With regards to supply chain finance, Lin mentioned that Vered is targeting upstream and downstream clients. The key is applying Internet of Things and blockchain to secure the trades’ authenticity. In terms of commodity finance, Vered focuses on providing structured financing and hedging services on black metals, such as iron ore and steel. The company provides financing to the whole process from commodity procurement to logistics and storage.
In 2017, Chinese regulators set sweeping new rules to regulate asset management products, which tightened the asset management business. Lin was excited about those rules, as the new regulations emphasised that finance should serve real economy. Also, Vered’s strategy fits the government’s guidance to promote supply chain innovation and application.
Cooperating and competing with banks
The development of fintech companies are solving corporates’ pain points to some extent, especially on areas where banks are not allowed or have difficulty covering. For example, Lin mentioned that banks have a limit in licence in China, wherein banks cannot store commodities. In addition, banks are less efficient on the development of fintech, because of their complex structure and their requirement of cooperation from multiple departments.
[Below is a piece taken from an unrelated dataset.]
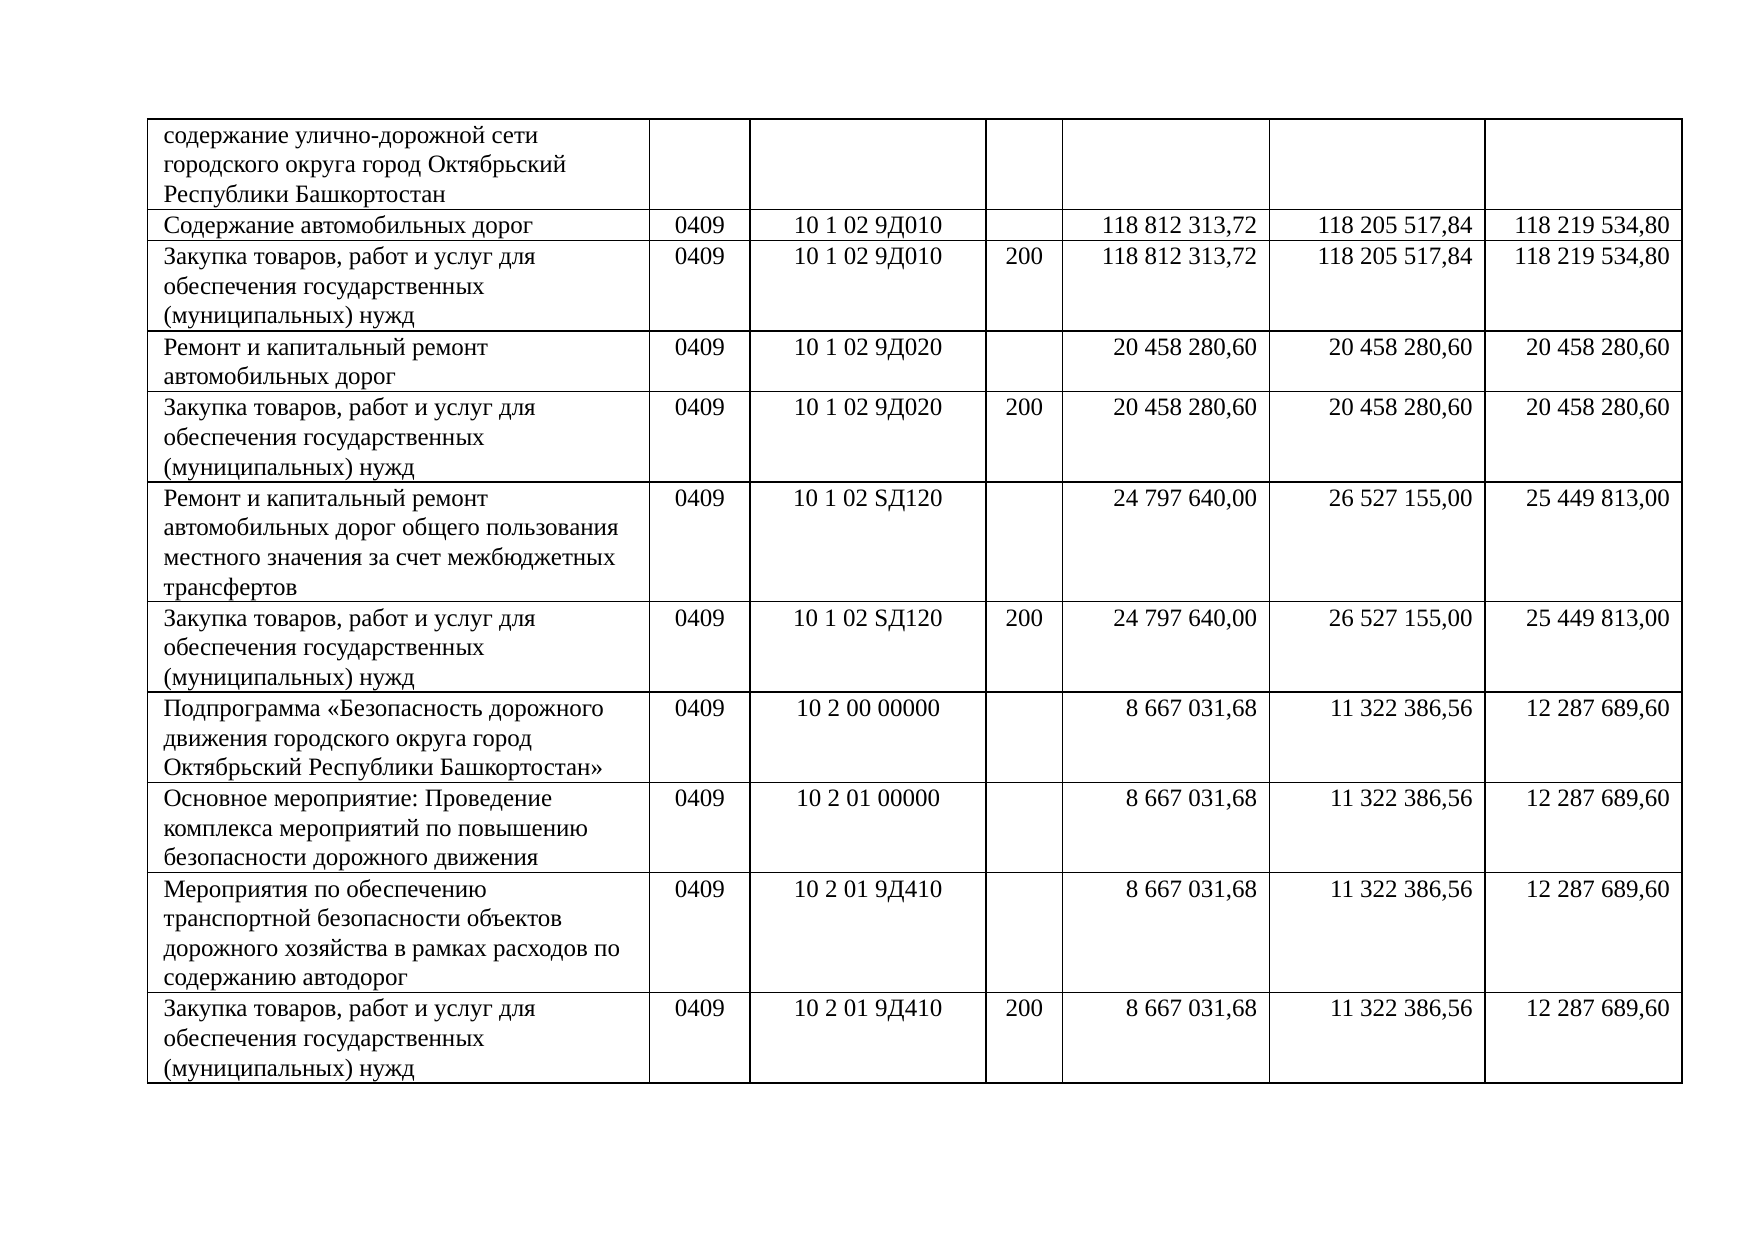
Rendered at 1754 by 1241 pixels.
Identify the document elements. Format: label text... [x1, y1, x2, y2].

Compared with fintech companies, banks are too big to move fast. Fintechs entering the business area of transaction banking is not only a shock to the banks, but a disruption. The impact of fintech on banks are quite significant, if banks still act in the conservative way. Lin noted that he was not the only one holding this idea. Li Daokui, from China’s Monetary Policy Committee said: “fintech will over throw the traditional banking business in the future, because many of its properties are what banks do not have.”
Lin believes the current market size is very large, which banks are still not exploiting, as their methods are kind of limited. Thus, greater opportunities are made available to companies like Vered Holdings, as they are more flexible. As Lin explained, if Vered spots a promising company, they can invest in the company by holding its stocks, while providing financial services to that company, and they can also apply fintech to help that company manage risks. In addition, experienced former bankers, like Lin, are well aware of the banks' pain points, and are shaping strategies to take advantage of the massive market untouched by banks. Banks will still dominate the market, but emerging companies like Vered are more willing to address customer needs, which the banks cannot or will not. As Ma Weihua, former head of China Merchants Bank, suggested: “fintech and traditional banking should work hand-in-hand to expand the coverage of banking service.”
“Banks and fintech companies, like Vered, have their own advantages, and they need to work with each other for better developments,” Lin concluded.